* **研读正文**
· · · ·

战争中保持各个城市间的连通性非常重要。本题要求你编写一个报警程序,当失去一个城市导致国家被分裂为多个无法连通的区域时,就发出红色警报。注意:若该国本来就不完全连通,是分裂的k个区域,而失去一个城市并不改变其他城市之间的连通性,则不要发出警报。

输入格式:

输入在第一行给出两个整数N(0 < N <=500)和M(<=5000),分别为城市个数(于是默认城市从0到N-1编号)和连接两城市的通路条数。随后M行,每行给出一条通路所连接的两个城市的编号,其间以1个空格分隔。在城市信息之后给出被攻占的信息,即一个正整数K和随后的K个被攻占的城市的编号。

注意:输入保证给出的被攻占的城市编号都是合法的且无重复,但并不保证给出的通路没有重复。

输出格式:

对每个被攻占的城市,如果它会改变整个国家的连通性,则输出“Red Alert: City k is lost!”,其中k是该城市的编号;否则只输出“City k is lost.”即可。如果该国失去了最后一个城市,则增加一行输出“Game Over.”。

输入样例:

5 4
0 1
1 3
3 0
0 4
5
1 2 0 4 3

输出样例:

City 1 is lost.

· · · ·

* **资料来源**
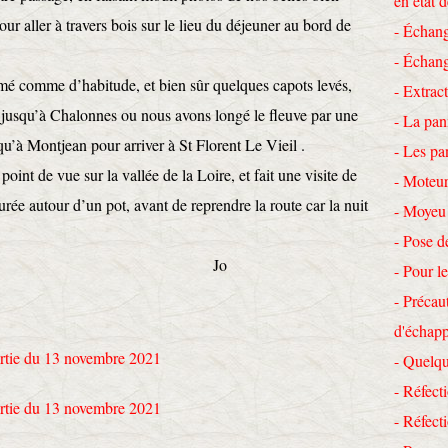
en état 
our aller à travers bois sur le lieu du déjeuner au bord de
- Échang
- Échang
comme d’habitude, et bien sûr quelques capots levés,
- Extrac
e jusqu’à Chalonnes ou nous avons longé le fleuve par une
- La pan
qu’à Montjean pour arriver à St Florent Le Vieil .
- Les pa
t de vue sur la vallée de la Loire, et fait une visite de
- Moteur
turée autour d’un pot, avant de reprendre la route car la nuit
- Moyeu
- Pose d
o
- Pour le
- Précau
d'échap
- Quelqu
- Réfecti
- Réfec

· · · ·

* **作业要求**
1. 根据这道报警程序题的说明,如果该国失去了最后一个城市,输出时要额外做什么?
2. 把这道报警程序题中从“输入在第一行给出两个整数N(0 < N”到“并不保证给出的通路没有重复。”的部分一字不差地抄录下来。
3. 从这道报警程序题停下的地方接着往下写。

* **逐题答案**
1. 增加一行输出“Game Over.”。

2.
输入在第一行给出两个整数N(0 < N <=500)和M(<=5000),分别为城市个数(于是默认城市从0到N-1编号)和连接两城市的通路条数。随后M行,每行给出一条通路所连接的两个城市的编号,其间以1个空格分隔。在城市信息之后给出被攻占的信息,即一个正整数K和随后的K个被攻占的城市的编号。

注意:输入保证给出的被攻占的城市编号都是合法的且无重复,但并不保证给出的通路没有重复。

3.
City 2 is lost.
Red Alert: City 0 is lost!
City 4 is lost.
City 3 is lost.
Game Over.

析:直接用并查集暴力即可,数据超水。

代码如下:

#pragma comment(linker, "/STACK:1024000000,1024000000")
#include <cstdio>
#include <string>
#include <cstdlib>
#include <cmath>
#include <iostream>
#include <cstring>
#include <set>
#include <queue>
#include <algorithm>
#include <vector>
#include <map>
#include <cctype>
#include <cmath>
#include <stack>
#include <sstream>
#define debug() puts("++++");
#define gcd(a, b) __gcd(a, b)
#define lson l,m,rt<<1
#define rson m+1,r,rt<<1|1
#define freopenr freopen("in.txt", "r", stdin)
#define freopenw freopen("out.txt", "w", stdout)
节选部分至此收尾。